***** DOKUMENTAUSZUG

Entscheidungsstichwort (Thema)

Tätigkeit einer Steuerberaterin in einer Steuerberatungsgesellschaft

 

Leitsatz (amtlich)

1. Eine Steuerberaterin, die - nach Beendigung einer 18-jährigen Tätigkeit als Angestellte - Mandate derselben Steuerberatungsgesellschaft in deren Namen, überwiegend in deren Kanzleiräumen unter Nutzung der dortigen Ausstattung bearbeitet, teilweise an Dienstbesprechungen teilnimmt und Berichts-, Aktenbearbeitungs- und Aufbewahrungspflichten sowie einer Qualitätskontrolle unterliegt, ist - auch bei überwiegender Vergütung durch eine Umsatzbeteiligung an den von ihr bearbeiteten Mandaten - abhängig beschäftigt.

2. Das Unternehmerrisiko ist auch bei eigener Bezahlung von Fortbildungskosten sowie Beiträgen zur Haftpflichtversicherung und dem Berufsverband gering ausgeprägt, wenn die Umsatzbeteiligung an die Steuerberaterin auch bei Zahlungsausfall der Steuerberatungsgesellschaft geleistet wird und in Monaten mit geringer Umsatzbeteiligung Vorschüsse gezahlt werden, so dass ein monatlich relativ gleich bleibendes Einkommen gesichert ist.

3. Weisungsgebundenheit und Eingliederung in eine fremde Arbeitsorganisation müssen zur Annahme einer Beschäftigung iSd§ 7 Abs. 1 SGB IV nicht kumulativ vorliegen.

**********
***** DATENAUSZÜGE

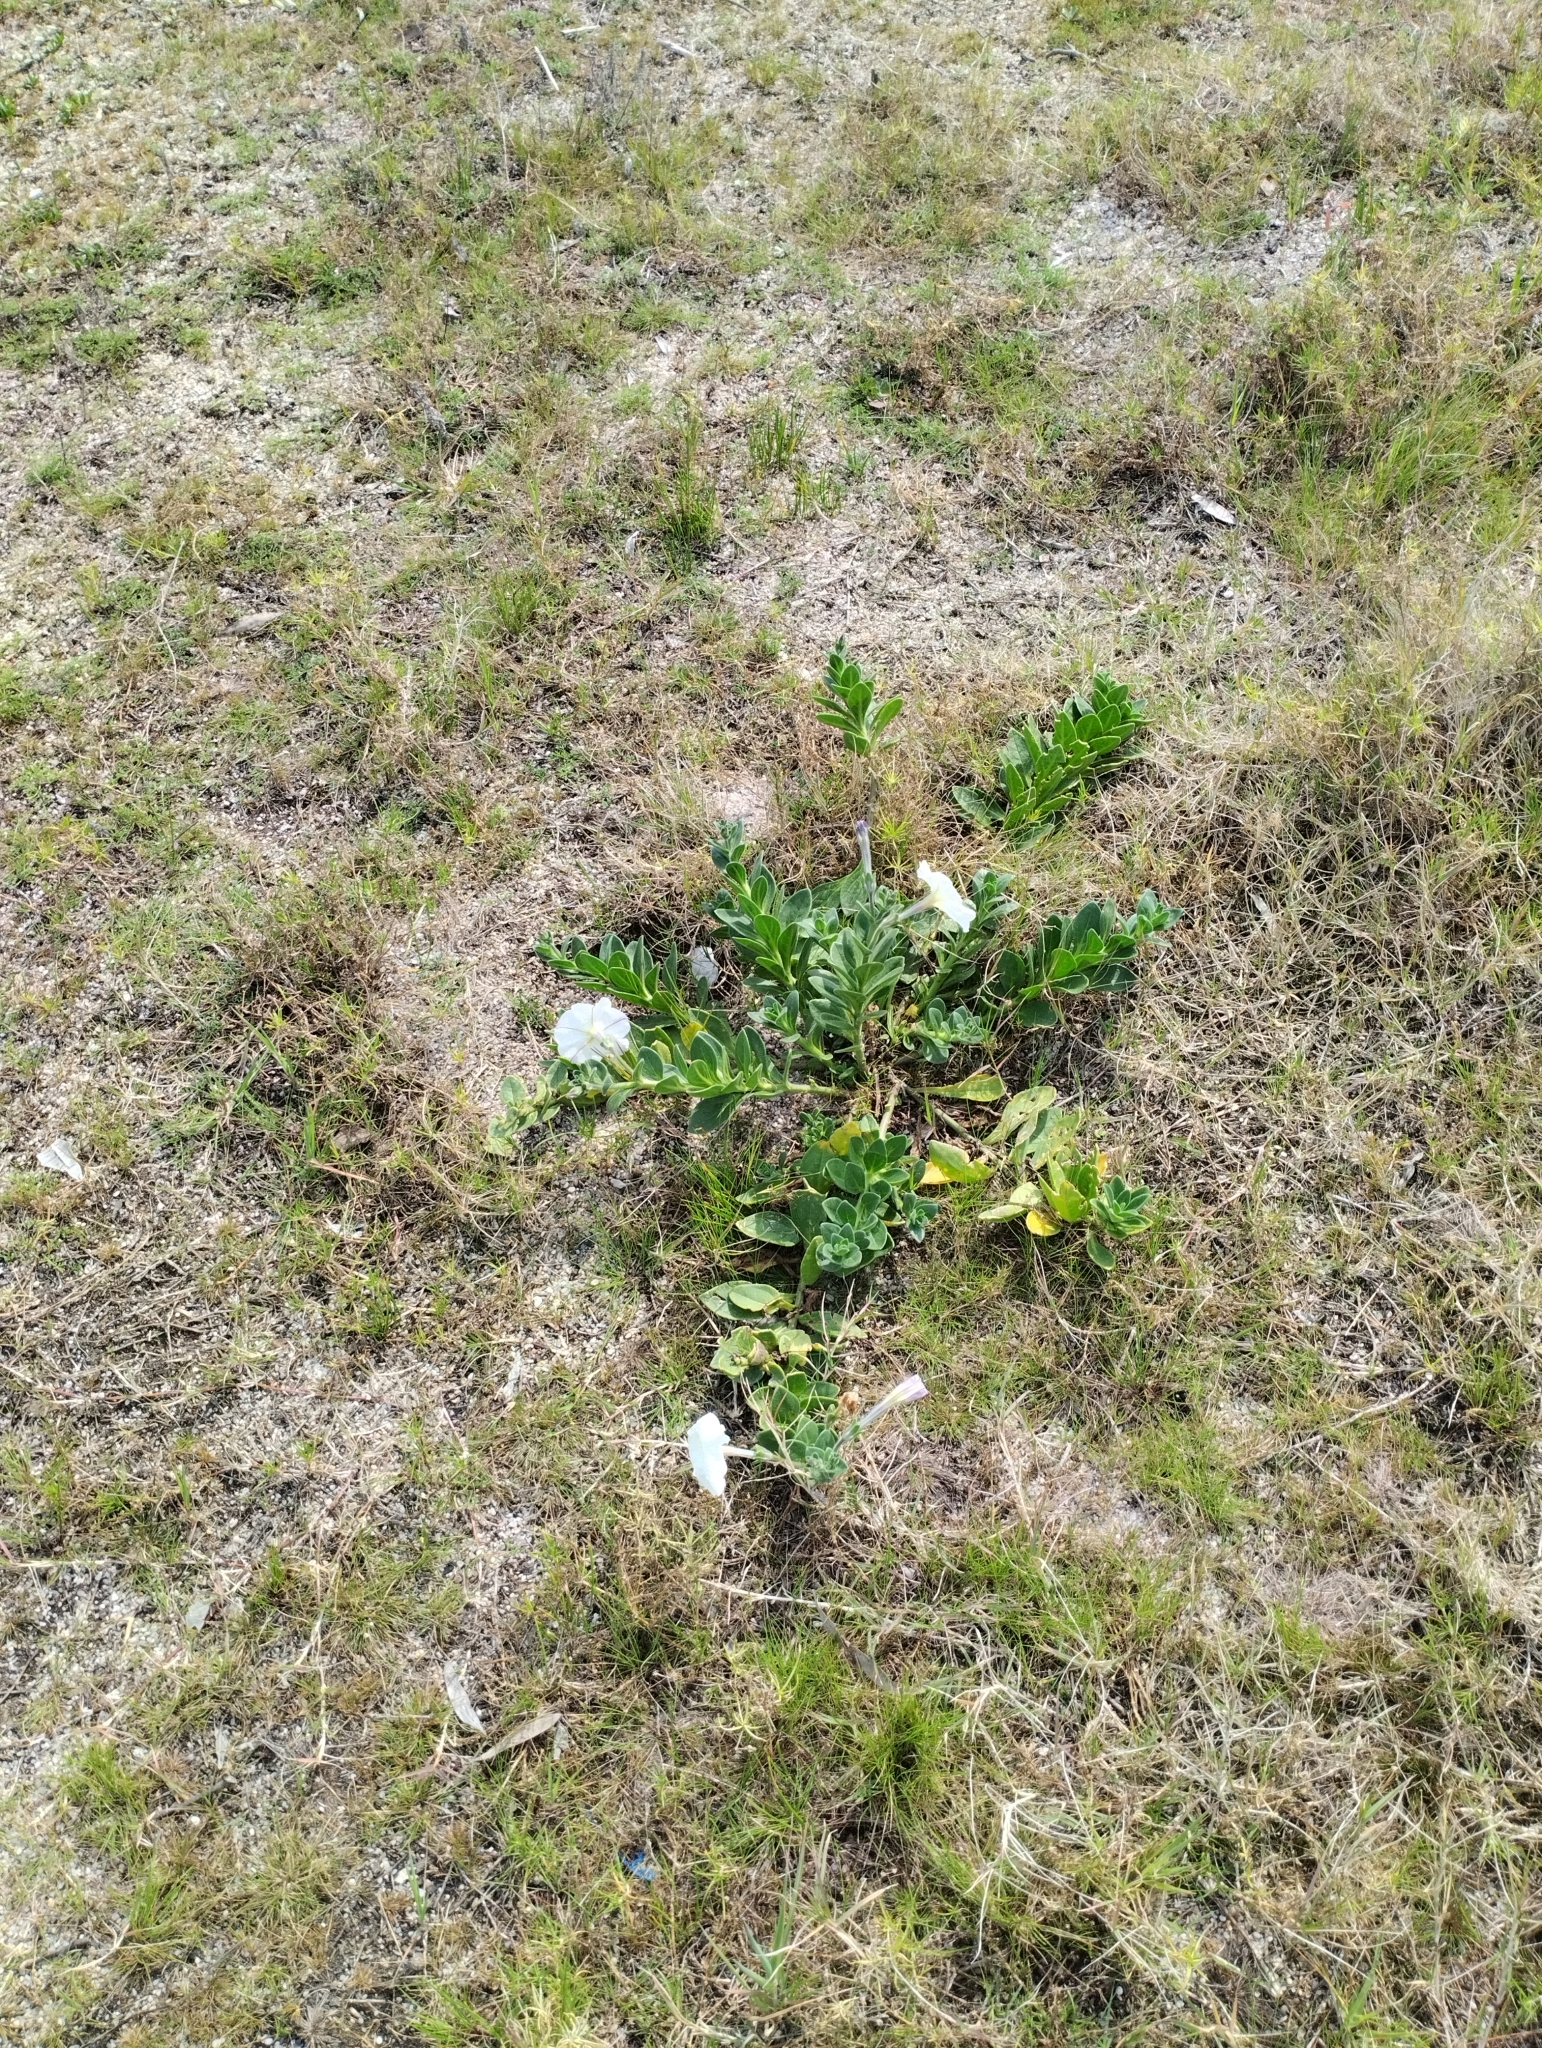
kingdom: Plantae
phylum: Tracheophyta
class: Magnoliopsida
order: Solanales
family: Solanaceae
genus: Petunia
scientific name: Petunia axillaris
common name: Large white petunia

**********
***** DATENAUSZÜGE

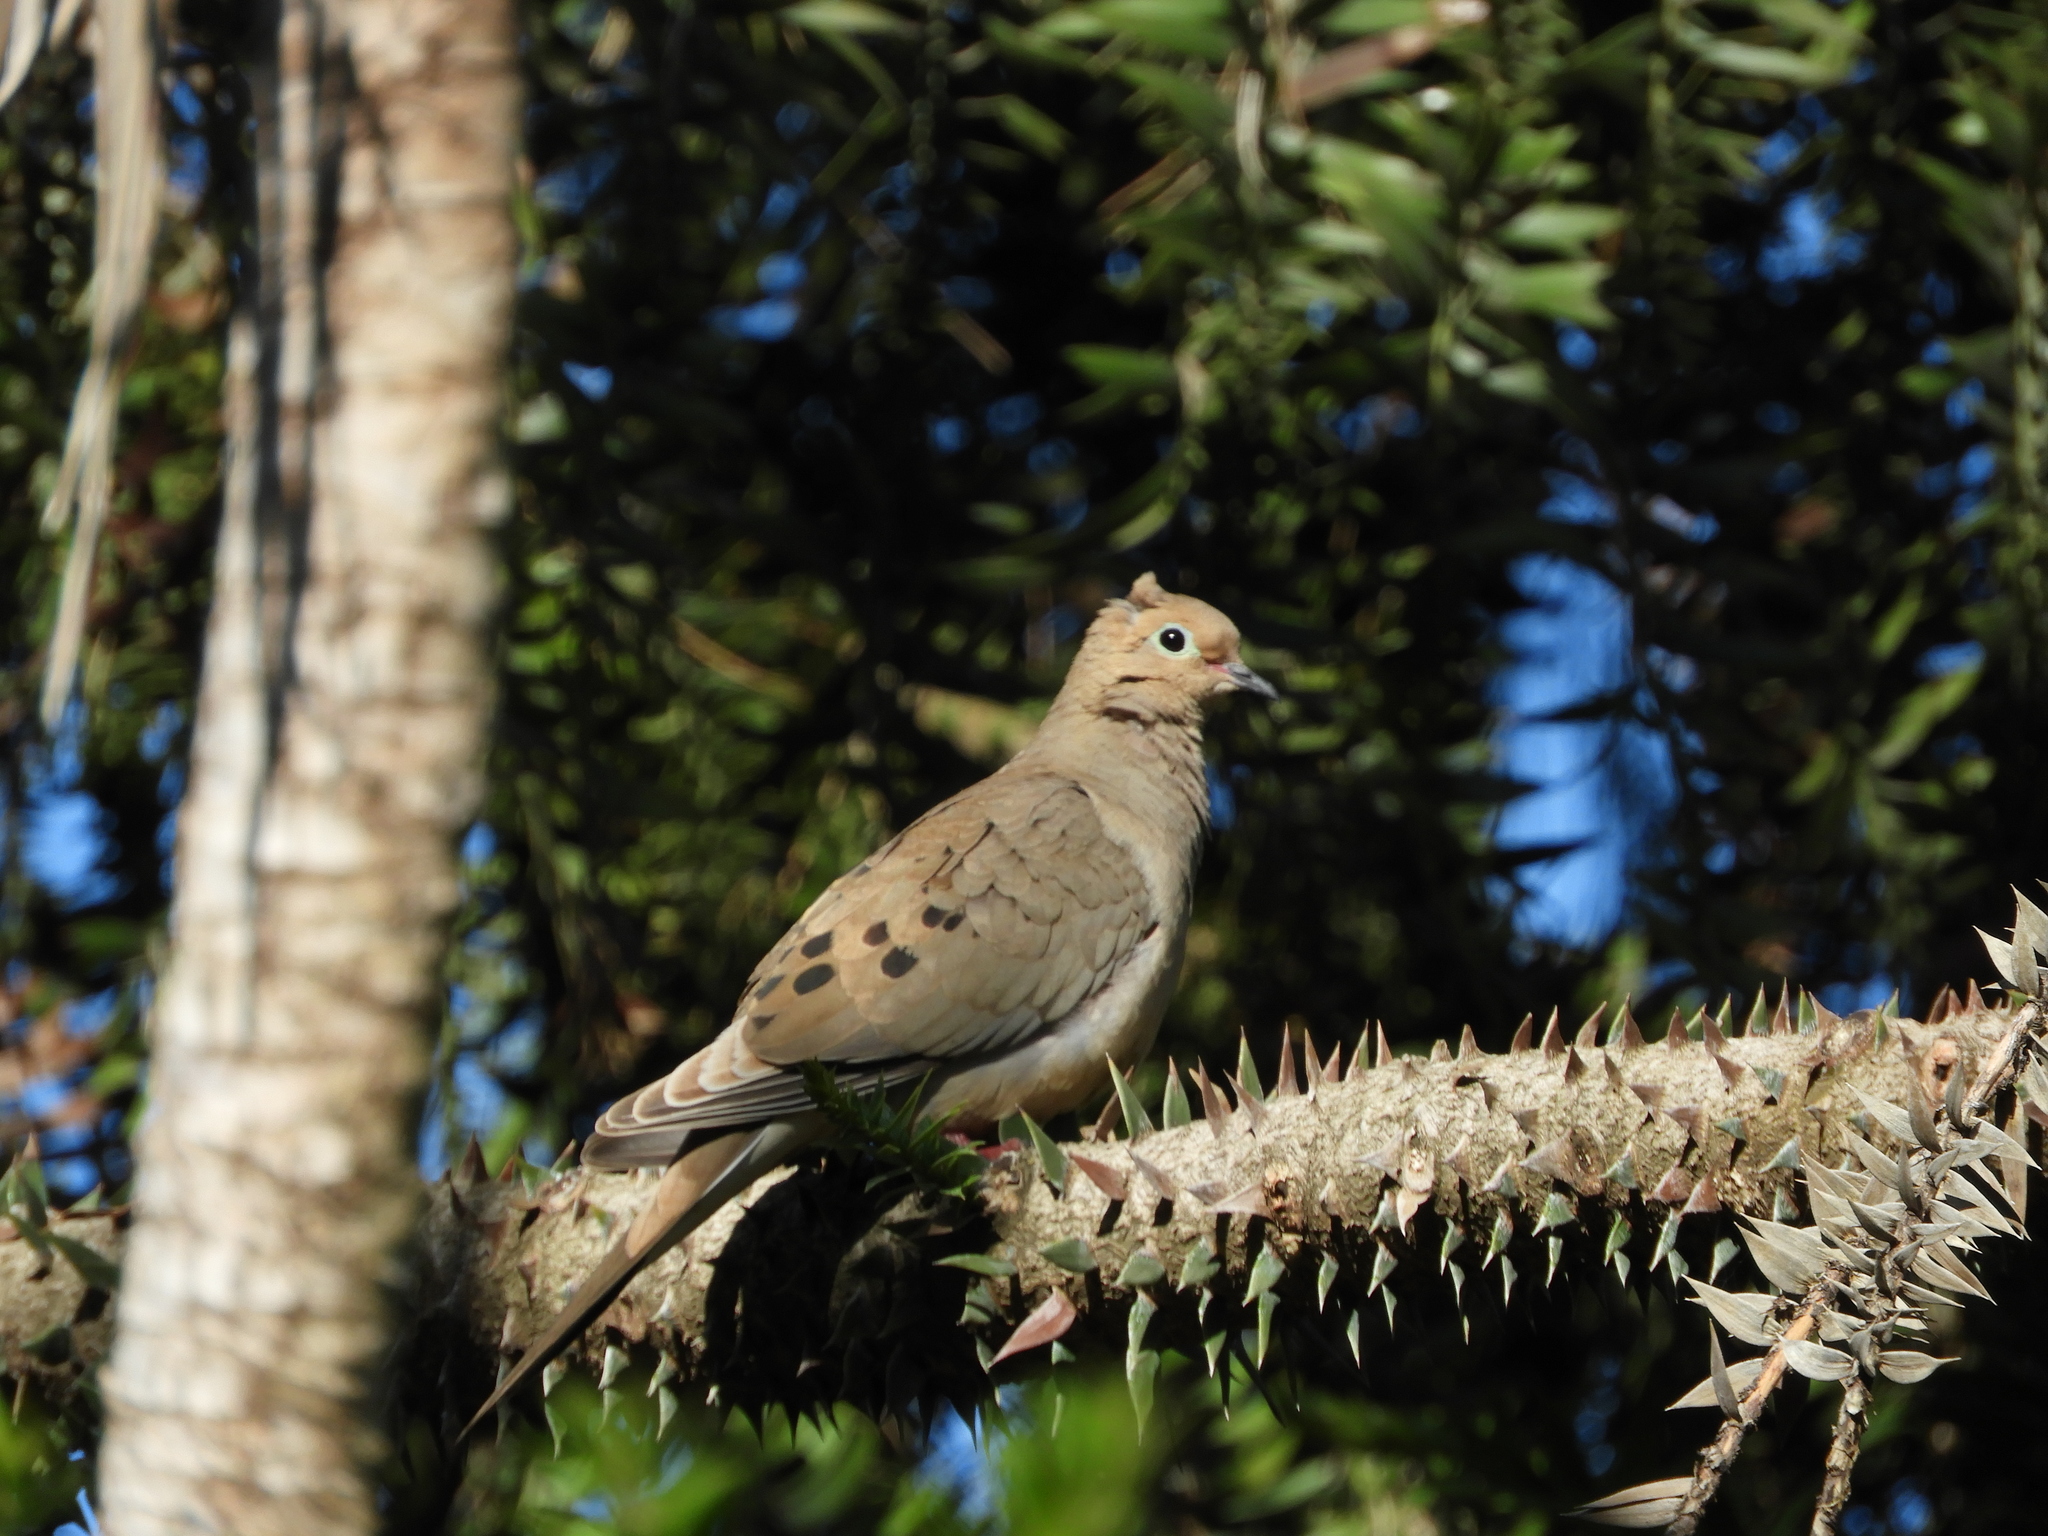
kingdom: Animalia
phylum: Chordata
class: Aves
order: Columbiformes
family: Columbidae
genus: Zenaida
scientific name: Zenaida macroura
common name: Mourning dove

**********
***** DATENAUSZÜGE

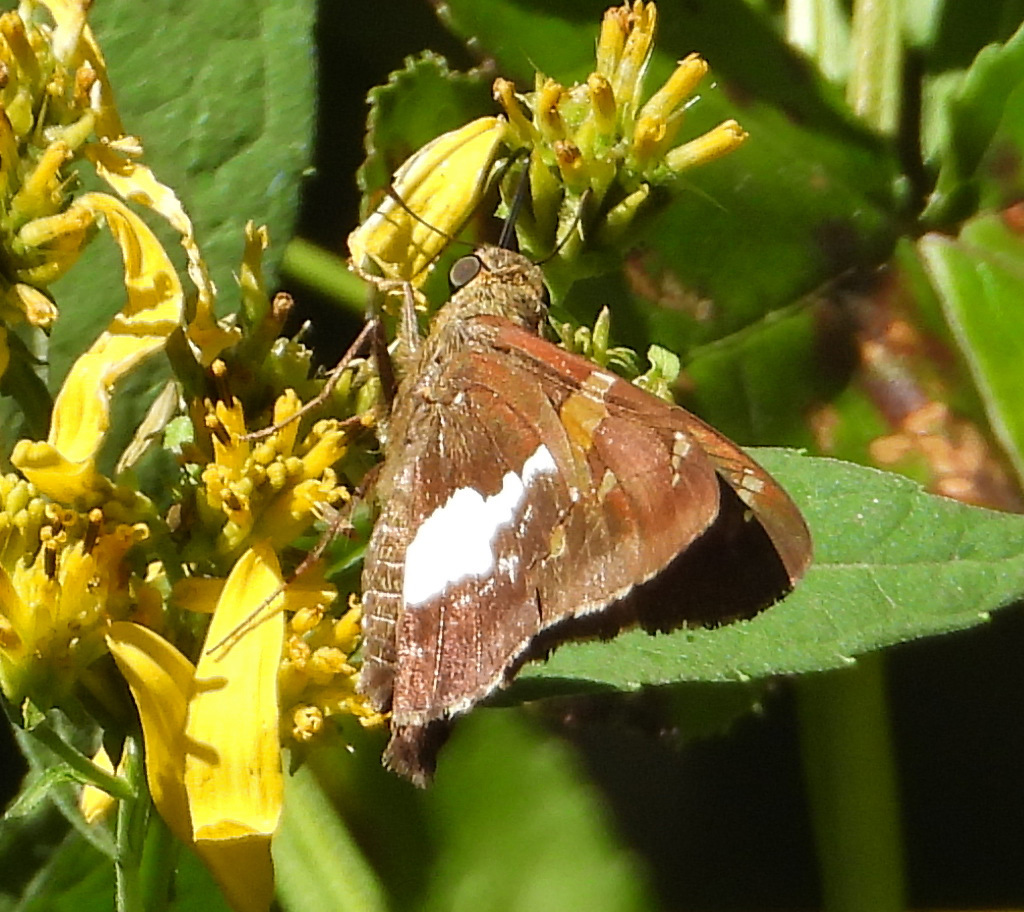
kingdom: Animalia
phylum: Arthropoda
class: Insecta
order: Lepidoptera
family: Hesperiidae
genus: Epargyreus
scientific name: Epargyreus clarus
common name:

**********

AUFGABEN>
A. Benenne in den Einträgen „scientific name“ in „binomial name“ um. Gib dazu die Zeilen von der Zeile mit „kingdom: Plantae“ bis einschließlich der Zeile mit „scientific name: Petunia axillaris“ wieder, sonst aber unverändert.
B. Setze den Text zur Tätigkeit einer Steuerberaterin nach seinem letzten Satz fort.

ERWARTETE ERGEBNISSE>
A.
kingdom: Plantae
phylum: Tracheophyta
class: Magnoliopsida
order: Solanales
family: Solanaceae
genus: Petunia
binomial name: Petunia axillaris

B.
4. Im Hinblick auf die berufsspezifischen Besonderheiten bei Steuerberatern kommt vor allem der Frage nach der Eingliederung in einen fremden Kanzleibetrieb und dem Unternehmerrisiko maßgebliche Bedeutung zu.

 

Tenor

I. Die Berufung gegen das Urteil des Sozialgerichts Landshut vom 23. März 2022 wird zurückgewiesen.

II. Die Klägerin trägt die Kosten des Verfahrens.

III. Die Revision wird nicht zugelassen.

 

Tatbestand

Streitig ist im Rahmen eines Anfrageverfahrens nach§ 7a Sozialgesetzbuch Viertes Buch (SGB IV) die Versicherungspflicht der Tätigkeit der Beigeladenen zu 2 als Steuerberaterin in der Kanzlei der Klägerin und Berufungsklägerin (Klägerin) nach dem Recht der Arbeitsförderung in der Zeit ab 01.04.2018.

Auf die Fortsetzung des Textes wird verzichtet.